--- WHAT THE EXERCISE ASKS ---
Only the first line of the listing and the lines after it, up to and including the one containing "Rendered at 1275 by 1650 pixels.", should be retyped exactly.
════
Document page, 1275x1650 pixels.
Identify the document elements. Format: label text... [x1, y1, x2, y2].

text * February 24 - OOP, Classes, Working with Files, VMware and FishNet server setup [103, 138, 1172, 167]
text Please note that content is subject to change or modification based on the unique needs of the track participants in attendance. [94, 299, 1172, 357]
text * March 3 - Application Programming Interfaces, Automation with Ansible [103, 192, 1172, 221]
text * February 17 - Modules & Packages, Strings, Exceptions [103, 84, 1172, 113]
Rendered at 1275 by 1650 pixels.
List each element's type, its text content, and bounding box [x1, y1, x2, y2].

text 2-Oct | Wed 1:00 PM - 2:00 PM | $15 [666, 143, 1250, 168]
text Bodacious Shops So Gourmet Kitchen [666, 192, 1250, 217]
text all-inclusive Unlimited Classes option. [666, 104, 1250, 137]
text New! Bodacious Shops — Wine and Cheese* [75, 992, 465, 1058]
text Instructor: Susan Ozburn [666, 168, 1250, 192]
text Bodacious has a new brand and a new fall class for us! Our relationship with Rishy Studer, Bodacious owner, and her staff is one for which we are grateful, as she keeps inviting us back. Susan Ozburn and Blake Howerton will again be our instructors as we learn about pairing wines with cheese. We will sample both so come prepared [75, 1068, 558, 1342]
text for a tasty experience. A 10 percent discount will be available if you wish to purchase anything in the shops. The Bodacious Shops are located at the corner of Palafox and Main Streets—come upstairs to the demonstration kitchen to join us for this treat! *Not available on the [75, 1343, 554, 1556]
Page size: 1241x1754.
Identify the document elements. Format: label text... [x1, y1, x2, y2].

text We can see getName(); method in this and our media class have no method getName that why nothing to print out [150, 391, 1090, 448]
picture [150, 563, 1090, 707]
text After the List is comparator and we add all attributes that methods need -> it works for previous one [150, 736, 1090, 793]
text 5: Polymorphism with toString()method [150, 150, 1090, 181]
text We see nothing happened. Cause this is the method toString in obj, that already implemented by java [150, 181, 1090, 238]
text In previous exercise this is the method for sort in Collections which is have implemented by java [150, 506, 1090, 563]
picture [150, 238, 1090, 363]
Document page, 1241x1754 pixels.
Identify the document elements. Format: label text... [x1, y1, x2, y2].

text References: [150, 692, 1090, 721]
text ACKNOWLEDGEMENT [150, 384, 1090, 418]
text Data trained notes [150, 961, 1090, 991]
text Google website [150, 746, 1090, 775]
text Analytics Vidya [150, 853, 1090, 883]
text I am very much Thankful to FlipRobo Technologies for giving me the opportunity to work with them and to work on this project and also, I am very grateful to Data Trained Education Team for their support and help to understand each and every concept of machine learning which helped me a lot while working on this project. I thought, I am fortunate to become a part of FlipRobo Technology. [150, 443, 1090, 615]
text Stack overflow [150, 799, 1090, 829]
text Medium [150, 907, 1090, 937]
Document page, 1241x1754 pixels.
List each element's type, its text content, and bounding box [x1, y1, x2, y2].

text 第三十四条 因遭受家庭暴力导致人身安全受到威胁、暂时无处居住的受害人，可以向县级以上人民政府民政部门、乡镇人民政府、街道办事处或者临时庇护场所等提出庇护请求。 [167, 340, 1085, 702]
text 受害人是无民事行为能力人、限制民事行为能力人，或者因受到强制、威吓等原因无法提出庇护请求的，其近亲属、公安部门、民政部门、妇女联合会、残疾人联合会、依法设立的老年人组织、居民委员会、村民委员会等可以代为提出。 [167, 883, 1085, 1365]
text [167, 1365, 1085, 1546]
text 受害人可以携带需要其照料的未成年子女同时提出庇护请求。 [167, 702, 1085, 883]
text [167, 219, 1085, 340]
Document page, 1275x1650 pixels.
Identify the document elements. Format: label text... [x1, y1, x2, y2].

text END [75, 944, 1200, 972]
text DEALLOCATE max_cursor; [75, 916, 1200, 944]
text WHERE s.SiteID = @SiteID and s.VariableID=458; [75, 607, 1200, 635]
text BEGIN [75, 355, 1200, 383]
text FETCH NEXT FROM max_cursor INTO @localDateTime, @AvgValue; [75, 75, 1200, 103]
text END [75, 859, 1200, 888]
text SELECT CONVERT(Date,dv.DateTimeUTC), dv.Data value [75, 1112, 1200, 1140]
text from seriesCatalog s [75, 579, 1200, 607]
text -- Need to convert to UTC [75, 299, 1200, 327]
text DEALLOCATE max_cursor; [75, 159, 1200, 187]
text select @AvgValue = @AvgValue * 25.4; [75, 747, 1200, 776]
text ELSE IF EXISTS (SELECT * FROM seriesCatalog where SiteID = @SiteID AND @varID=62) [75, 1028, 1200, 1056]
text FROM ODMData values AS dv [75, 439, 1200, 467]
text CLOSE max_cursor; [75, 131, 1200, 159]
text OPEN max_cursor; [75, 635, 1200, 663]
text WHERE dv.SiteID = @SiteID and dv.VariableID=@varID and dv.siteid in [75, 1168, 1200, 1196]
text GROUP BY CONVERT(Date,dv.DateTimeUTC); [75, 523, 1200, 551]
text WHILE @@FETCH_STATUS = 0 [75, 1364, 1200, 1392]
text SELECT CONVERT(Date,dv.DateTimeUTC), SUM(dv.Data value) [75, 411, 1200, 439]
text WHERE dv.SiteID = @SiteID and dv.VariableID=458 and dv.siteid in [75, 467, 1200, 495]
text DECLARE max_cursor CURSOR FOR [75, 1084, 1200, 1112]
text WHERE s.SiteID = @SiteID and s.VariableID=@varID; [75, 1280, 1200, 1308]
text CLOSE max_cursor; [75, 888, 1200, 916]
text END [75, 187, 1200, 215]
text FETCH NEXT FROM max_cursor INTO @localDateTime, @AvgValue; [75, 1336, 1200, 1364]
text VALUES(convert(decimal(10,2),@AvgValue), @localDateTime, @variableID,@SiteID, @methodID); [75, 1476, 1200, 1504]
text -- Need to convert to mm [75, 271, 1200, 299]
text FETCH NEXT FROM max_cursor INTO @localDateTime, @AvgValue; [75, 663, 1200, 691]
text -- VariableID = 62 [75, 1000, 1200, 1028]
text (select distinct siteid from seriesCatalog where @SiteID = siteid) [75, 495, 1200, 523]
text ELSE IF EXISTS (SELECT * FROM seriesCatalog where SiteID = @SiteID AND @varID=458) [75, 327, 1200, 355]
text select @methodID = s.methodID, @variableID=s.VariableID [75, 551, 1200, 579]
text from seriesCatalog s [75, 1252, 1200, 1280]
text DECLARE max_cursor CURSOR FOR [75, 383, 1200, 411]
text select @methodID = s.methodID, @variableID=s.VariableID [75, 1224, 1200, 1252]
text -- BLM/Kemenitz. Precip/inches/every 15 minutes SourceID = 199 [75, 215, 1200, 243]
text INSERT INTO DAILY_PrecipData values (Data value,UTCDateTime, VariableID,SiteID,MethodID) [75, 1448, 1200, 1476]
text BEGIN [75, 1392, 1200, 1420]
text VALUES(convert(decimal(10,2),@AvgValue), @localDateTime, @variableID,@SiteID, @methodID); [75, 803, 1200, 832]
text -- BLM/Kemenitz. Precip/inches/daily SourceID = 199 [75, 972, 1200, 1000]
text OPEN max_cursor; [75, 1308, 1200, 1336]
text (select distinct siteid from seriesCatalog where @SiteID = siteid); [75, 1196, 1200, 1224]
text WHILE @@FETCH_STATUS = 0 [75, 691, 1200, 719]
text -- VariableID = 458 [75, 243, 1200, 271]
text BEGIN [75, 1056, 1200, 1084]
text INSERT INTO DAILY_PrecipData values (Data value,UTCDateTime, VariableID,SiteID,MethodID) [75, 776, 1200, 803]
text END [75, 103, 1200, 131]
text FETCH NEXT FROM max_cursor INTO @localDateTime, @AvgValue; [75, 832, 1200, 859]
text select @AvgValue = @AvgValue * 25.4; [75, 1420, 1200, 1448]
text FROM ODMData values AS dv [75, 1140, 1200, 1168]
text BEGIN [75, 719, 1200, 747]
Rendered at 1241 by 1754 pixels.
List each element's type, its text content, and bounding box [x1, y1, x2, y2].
════
--- ANSWER AREA ---
Document page, 1275x1650 pixels.
Identify the document elements. Format: label text... [x1, y1, x2, y2].

text * February 24 - OOP, Classes, Working with Files, VMware and FishNet server setup [103, 138, 1172, 167]
text Please note that content is subject to change or modification based on the unique needs of the track participants in attendance. [94, 299, 1172, 357]
text * March 3 - Application Programming Interfaces, Automation with Ansible [103, 192, 1172, 221]
text * February 17 - Modules & Packages, Strings, Exceptions [103, 84, 1172, 113]
Rendered at 1275 by 1650 pixels.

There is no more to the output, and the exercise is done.